Time Warner Inc. has agreed to pay $210 million to settle securities fraud charges involving the company’s America Online unit, law enforcement officials said Wednesday.
/ Source: The Associated Press

Time Warner Inc. agreed Wednesday to pay $210 million to settle criminal securities fraud charges brought by the Justice Department against the company’s America Online unit. The media giant also is prepared to pay $300 million to end another probe by the Securities and Exchange Commission.

Under terms of the Justice Department settlement, prosecution on charges of aiding and abetting securities fraud will be deferred for two years provided AOL and Time Warner cooperate in an ongoing investigation into whether AOL improperly helped smaller Internet companies artificially inflate their earnings.

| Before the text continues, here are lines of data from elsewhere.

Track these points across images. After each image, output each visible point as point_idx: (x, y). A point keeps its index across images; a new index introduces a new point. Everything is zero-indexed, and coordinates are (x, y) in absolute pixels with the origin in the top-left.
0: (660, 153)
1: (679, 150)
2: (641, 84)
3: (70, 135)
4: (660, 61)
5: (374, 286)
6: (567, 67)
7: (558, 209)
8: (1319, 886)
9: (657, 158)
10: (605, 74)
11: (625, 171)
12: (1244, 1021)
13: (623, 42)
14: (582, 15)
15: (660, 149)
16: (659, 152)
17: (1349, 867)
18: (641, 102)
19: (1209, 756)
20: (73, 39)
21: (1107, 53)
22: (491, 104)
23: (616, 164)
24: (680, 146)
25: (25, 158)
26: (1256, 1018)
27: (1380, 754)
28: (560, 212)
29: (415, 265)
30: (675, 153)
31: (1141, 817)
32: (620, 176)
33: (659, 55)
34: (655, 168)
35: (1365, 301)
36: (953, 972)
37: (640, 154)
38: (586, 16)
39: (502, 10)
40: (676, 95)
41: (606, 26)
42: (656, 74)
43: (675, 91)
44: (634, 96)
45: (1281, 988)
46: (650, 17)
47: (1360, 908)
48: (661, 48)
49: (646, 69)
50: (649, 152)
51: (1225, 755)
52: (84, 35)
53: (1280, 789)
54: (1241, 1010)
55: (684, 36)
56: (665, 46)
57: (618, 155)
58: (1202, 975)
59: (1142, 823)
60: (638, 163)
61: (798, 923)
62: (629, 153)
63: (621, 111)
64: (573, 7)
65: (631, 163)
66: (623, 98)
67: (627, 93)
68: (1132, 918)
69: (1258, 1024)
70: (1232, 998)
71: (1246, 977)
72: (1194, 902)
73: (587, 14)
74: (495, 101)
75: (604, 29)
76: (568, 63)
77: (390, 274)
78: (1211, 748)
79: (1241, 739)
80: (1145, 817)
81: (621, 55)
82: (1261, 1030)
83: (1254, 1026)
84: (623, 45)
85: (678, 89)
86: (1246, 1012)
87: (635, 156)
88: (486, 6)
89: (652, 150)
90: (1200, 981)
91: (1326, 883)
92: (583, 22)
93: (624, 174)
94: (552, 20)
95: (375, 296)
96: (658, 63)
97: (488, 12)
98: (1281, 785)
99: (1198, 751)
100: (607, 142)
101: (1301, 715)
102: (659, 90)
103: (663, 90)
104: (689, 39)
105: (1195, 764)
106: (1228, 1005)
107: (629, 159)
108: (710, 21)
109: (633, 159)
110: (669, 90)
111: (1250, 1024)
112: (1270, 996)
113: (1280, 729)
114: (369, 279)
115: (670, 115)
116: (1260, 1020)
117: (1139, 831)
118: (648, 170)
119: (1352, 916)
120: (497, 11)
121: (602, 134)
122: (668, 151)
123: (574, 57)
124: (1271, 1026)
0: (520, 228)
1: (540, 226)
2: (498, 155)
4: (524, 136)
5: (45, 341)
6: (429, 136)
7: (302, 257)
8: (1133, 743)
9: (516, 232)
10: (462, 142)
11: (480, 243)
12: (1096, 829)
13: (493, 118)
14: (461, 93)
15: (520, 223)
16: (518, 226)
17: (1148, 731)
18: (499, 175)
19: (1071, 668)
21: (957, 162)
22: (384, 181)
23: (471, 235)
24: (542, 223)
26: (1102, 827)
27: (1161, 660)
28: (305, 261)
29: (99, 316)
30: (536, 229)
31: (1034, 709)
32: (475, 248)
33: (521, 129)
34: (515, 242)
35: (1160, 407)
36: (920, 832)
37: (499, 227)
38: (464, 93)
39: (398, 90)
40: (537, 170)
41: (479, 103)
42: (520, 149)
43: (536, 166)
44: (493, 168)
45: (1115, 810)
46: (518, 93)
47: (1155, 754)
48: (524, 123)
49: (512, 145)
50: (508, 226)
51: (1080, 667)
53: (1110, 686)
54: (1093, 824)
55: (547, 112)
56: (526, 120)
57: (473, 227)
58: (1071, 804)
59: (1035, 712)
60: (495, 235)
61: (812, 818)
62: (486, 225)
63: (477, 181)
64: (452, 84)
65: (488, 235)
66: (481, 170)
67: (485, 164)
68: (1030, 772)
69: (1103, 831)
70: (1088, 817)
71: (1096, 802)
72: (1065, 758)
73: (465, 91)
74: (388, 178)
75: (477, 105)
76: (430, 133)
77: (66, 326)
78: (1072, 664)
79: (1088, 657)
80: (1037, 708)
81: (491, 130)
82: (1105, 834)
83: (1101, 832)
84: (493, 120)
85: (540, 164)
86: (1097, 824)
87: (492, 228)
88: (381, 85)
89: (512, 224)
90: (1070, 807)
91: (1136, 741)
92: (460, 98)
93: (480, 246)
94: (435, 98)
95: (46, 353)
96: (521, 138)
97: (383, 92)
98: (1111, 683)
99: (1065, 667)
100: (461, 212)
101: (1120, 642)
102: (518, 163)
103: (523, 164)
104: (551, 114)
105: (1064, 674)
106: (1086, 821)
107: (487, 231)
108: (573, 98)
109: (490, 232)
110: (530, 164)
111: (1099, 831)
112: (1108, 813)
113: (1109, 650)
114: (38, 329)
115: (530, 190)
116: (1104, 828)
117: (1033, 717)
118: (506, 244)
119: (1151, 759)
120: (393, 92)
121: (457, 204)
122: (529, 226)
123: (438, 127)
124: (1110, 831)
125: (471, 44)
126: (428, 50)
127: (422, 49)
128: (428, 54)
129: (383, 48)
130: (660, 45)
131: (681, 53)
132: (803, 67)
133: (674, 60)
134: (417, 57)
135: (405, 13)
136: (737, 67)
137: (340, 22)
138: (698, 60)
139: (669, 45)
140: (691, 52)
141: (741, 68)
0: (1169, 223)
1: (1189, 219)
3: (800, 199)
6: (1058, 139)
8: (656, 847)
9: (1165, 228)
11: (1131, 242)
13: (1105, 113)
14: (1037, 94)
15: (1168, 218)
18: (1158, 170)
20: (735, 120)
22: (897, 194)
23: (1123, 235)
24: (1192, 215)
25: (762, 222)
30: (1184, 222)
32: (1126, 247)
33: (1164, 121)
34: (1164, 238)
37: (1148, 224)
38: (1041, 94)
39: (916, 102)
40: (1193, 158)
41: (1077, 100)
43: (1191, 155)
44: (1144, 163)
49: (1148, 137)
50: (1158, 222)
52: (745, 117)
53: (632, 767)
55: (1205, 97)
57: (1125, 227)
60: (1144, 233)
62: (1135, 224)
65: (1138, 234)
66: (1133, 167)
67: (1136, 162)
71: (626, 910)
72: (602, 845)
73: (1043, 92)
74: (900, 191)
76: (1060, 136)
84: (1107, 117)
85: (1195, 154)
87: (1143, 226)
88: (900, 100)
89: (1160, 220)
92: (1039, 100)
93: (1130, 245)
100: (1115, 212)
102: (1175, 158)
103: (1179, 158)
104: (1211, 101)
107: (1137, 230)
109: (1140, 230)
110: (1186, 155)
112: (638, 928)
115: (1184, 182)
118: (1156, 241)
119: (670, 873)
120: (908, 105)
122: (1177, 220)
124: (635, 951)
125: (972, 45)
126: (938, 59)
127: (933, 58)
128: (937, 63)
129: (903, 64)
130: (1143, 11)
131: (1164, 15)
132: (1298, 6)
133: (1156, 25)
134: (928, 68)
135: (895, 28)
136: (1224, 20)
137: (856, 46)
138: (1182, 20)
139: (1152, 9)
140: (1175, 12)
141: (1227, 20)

An independent monitor will be chosen to oversee AOL’s compliance, and the company must agree to a number of changes in its internal practices, Deputy Attorney General James Comey said. If AOL adheres to the deal, the criminal charges will be dismissed in two years.

“If AOL fails to comply with the agreement, the deal is off and they are in a world of trouble,” Comey told reporters.

Although no Time Warner or America Online executives have been charged with wrongdoing, the agreement does not provide them with immunity and Comey indicated some could face charges. However, four executives of now-defunct Purchasepro.com, a now-defunct Las Vegas software company that had a partnership with AOL, have agreed to plead guilty.

Documents filed in U.S. District Court in Alexandria, Va., say the partnership allowed both companies to falsely inflate their earnings after expected revenues failed to materialize.

Time Warner also proposed a $300 million settlement with the Securities and Exchange Commission, which the company said the SEC staff has agreed to recommend be approved by the commission. SEC spokesman John Nester declined comment.

The SEC has been investigating accounting irregularities at Dulles, Va.-based AOL. The probe is focused on the manner that Time Warner accounted for a $400 million payment from the German media company Bertelsmann AG and whether that was used to inflate America Online profits.

Under that agreement, Time Warner’s $300 million penalty would be used to compensate investors for losses stemming from those accounting moves. Accounting adjustments would be made for the Bertelsmann payment and for its investment in AOL Europe, and an independent examiner would be named to review several advertising deals made between 1999 and 2002.

Last month, Time Warner set aside $500 million to cover the cost of settling the SEC and Justice Department investigations.

Of the $210 million called for in the Justice Department settlement, $60 million will go to the federal government in fines and about $150 million will go into a compensation fund to pay for settlements of civil lawsuits or other government actions arising from the alleged fraud.

Court documents say that Purchasepro paid AOL $70 million in March 2000 in a partnership that Purchasepro expected would bring it customers and revenue through AOL’s Netbusiness section. But when the partnership did not generate expected cash, AOL began buying Purchasepro products directly and then helped the company mislead auditors about how the revenue was actually earned.

The arrangement allowed AOL to report about $45 million in additional revenue in late 2000 and early 2001, while Purchasepro reported about $30 million in false revenue during that time frame, officials said.